Virginia Democrats, desperate for a victory, any victory, have resorted to dirty tricks in the governor's race:
Is Howard Stern a Mark Warner supporter, too? On Jim Gilmore's monthly radio call-in show yesterday, the Virginia governor gamely fielded snarky comments from "Jennifer from Alexandria" about Gilmore's handpicked candidate to succeed him, Republican Mark Earley. Listening to "Jennifer" ask Gilmore such questions as "Have you expressed concern to Mr. Earley to really kind of get his act together?" The Post's Craig Timberg thought he recognized the voice of Amanda Crumley, communications director for Democratic candidate Warner. Afterward, Crumley stopped just short of fessing up to the prank call, but conceded, "You've got to break up the monotony somehow."
The next day, Crumley wrote letters of apology to both Earley and the radio station, WTOP, said the radio station.
The death of four firefighters in the Northwest reminds us that regulations are not free, and government actions have consequences. Personally, I'd trade every species of those fish to have those four people back, but my value system may not appeal to all.
Terry Bowden interviews Randy Walker, coach of the Northwestern Wildcats football team.
I'll say this about [quarterback] Zak Kustok: I've seen guys and I've coached guys who throw it better, I've seen guys who run it better, haven't seen many smarter, but I know this -- I've never coached or been around a quarterback who, just by walking on the field, makes 10 guys better.
John Lott debunks the report of the U.S. Civil Rights Commission, despite attempts to silence him.
The [Democratic] majority [on the Commission] has consistently acted to stifle debate. First, the commission report was leaked to the New York Times before minority Republican members were even given a copy. Then the majority refused to provide their data to the minority before a Senate hearing last month. As noted earlier, they are still unwilling to explain how they calculated their results. Despite promises to the Senate that the minority report would be disseminated by the commission, the majority decided two weeks ago to allow only the portions of the minority report that omitted any references to the research that I had done.

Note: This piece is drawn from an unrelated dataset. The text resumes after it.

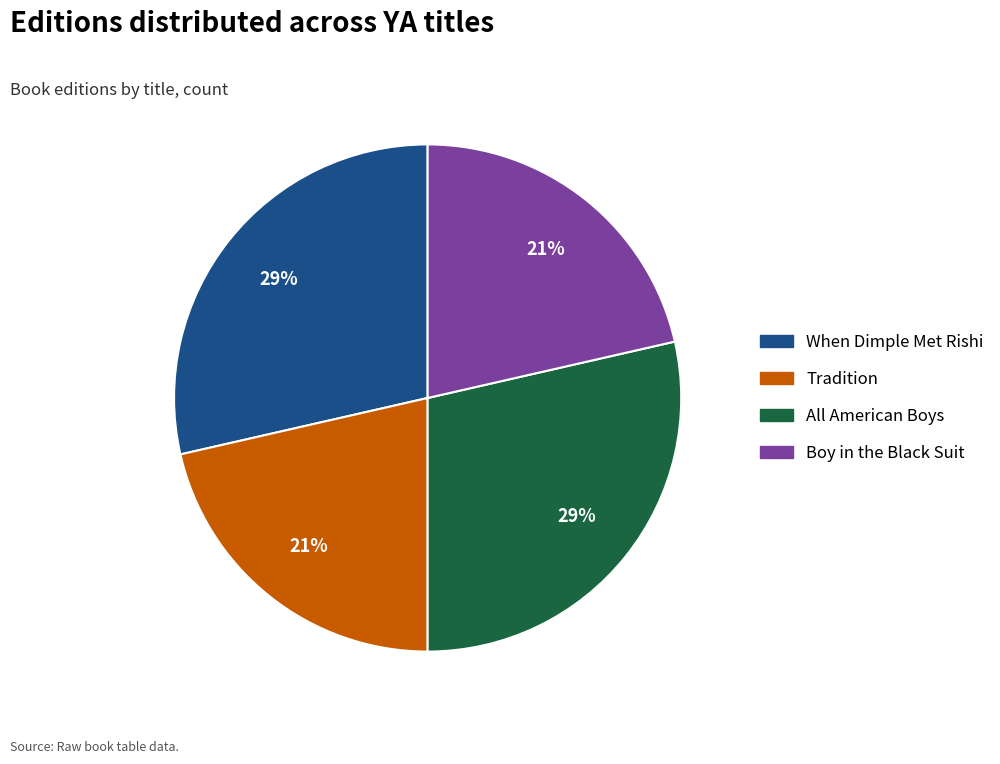

Is Boy in the Black Suit the majority of the pie?

No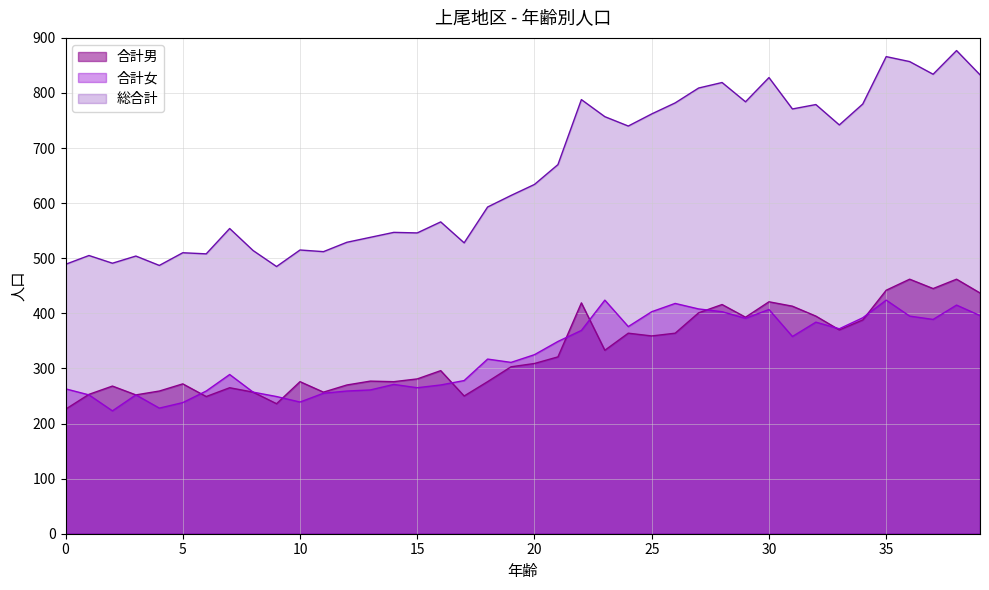

List the labels in order of 合計男 value, smallest first.

0, 9, 6, 17, 3, 1, 8, 11, 4, 7, 2, 12, 5, 10, 14, 18, 13, 15, 16, 19, 20, 21, 23, 25, 24, 26, 33, 34, 29, 32, 27, 31, 28, 22, 30, 39, 35, 37, 36, 38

Because the majority refused to provide the minority commissioners with any resources for a statistical analysis, I agreed to do such work without compensation. Despite numerous precedents to the contrary, the majority now argues that only work by consultants paid by the commission can be included in any dissent. Amazingly, the minority is not even allowed to cite my work regarding the Florida elections. How then is the minority supposed to be able to produce any contrary evidence? What is the majority afraid of?
Rational debate. The wolf-criers are always afraid of rational debate since it detracts from their appeals to emotion. Lott may be a brilliant economist and statistician, but politically, he's a babe in the woods.